Los muy ricos eran gente de orden. Cometían sus pecados y sus excesos en secreto, y para expiarlos construían iglesias neogóticas y bibliotecas como templos clásicos. Ahora Jeff Bezos gasta sus miles de millones en viajar 15 minutos al espacio con un sombrero de cowboy que le viene demasiado grande, y Mark Zuckerberg, que vistió un tiempo serios trajes azules y se hacía un corte de pelo imitación del emperador Augusto, lleva blusones, rizos, collares y relojes macizos de narcotraficante. En cuanto a Javier Milei, su pelambre y sus patillas de rockero fósil se corresponden con la estridencia de su motosierra, tan agresivas para el oído humano como un guitarreo de heavy metal. Mientras él baila en su dúo con Elon Musk en Washington, en los bosques de la Patagonia se multiplican los incendios devastadores, y en vez de aviones cisterna y equipos de bomberos lo que llegan son militares y policías que aprovechan la emergencia para expulsar de sus tierras a los pobladores mapuches y hacer sitio para los inversores internacionales. La motosierra, en ese aspecto, está siendo efectiva: el gobierno de Milei ha recortado los presupuestos de prevención y lucha contra incendios en un ochenta por ciento, justo cuando el calentamiento global vuelve los bosques más vulnerables al fuego.

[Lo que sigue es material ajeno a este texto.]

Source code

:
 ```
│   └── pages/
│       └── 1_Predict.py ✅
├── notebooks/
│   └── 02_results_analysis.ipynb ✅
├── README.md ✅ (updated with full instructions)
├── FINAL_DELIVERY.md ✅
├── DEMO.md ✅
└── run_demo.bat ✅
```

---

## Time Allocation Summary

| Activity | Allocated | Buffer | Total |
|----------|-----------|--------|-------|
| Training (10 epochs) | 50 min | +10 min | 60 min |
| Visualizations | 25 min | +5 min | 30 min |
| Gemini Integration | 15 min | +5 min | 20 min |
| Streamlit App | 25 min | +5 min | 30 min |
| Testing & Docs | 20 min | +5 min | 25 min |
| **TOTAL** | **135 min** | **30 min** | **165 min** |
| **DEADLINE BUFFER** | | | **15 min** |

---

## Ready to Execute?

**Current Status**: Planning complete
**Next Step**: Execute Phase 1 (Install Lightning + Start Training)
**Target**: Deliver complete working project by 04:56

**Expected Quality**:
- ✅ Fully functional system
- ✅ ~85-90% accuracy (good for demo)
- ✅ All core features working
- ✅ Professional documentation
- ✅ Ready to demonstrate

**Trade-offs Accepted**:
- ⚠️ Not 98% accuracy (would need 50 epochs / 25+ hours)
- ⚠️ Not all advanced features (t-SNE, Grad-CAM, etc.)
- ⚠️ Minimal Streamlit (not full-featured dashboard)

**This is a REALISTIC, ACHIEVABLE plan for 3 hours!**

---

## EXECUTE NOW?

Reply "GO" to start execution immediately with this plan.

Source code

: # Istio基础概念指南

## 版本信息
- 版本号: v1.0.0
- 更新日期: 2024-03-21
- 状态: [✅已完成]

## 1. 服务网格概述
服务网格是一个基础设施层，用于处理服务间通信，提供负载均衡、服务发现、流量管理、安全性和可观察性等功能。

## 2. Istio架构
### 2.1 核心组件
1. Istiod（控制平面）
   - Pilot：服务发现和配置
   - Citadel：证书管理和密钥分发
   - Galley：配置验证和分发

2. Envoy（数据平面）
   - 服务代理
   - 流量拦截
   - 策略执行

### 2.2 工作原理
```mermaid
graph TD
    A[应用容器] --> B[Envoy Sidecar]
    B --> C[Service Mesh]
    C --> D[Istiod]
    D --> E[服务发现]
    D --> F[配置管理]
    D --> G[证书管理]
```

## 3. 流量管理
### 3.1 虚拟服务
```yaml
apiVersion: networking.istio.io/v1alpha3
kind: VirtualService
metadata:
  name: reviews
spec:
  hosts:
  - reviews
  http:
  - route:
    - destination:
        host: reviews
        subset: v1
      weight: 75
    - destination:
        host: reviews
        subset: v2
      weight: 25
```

El modelo ético de estos revolucionarios es la estrella del rock que al privilegio de disponer de una suite en un hotel de lujo añade el de poder destrozarla. Es, más o menos, lo que ellos hacen con el planeta Tierra. Me he vuelto tan conservador que muchos de mis héroes son funcionarios. No hablo ya de profesores, enfermeras, policías, médicos, guardas forestales. Tan heroico como cualquiera de ellos puede ser un interventor, que se dedica al oficio escrupuloso de controlar la legalidad del gasto en las administraciones públicas. Una heroína, cuenta Juan José Mateo en el periódico del miércoles pasado, es María del Carmen Miralles, interventora del ayuntamiento de Pozuelo de Alarcón (Madrid), que llegó en 2022 y llevaba dos años enteros esclareciendo el desorden fullero de las cuentas municipales, las contrataciones de palabra, los gastos sin asignación previa, las facturas acumuladas sin pagar, ruina segura de proveedores modestos, el caldo de cultivo de la inoperancia, el despilfarro y la corrupción. Miralles, que tiene 67 años, había previsto jubilarse a los 70, pero la alcaldesa de Pozuelo tiene prisa por liberarse de ella, y ha forzado su jubilación, con el mismo descaro con que la consejera de Hacienda de Andalucía destituyó el mes pasado a María Antonia González, interventora general de la Junta, que había emitido informes muy críticos sobre los enjuagues del Servicio Andaluz de Salud con las empresas sanitarias privadas. Quién iba a decirnos, cuando nos creíamos revolucionarios por vindicar el desorden y denostar la burocracia, como hacen añora los plutócratas y los presidentes de gobierno, que un buen camino para mejorar el mundo sería aprobar unas oposiciones.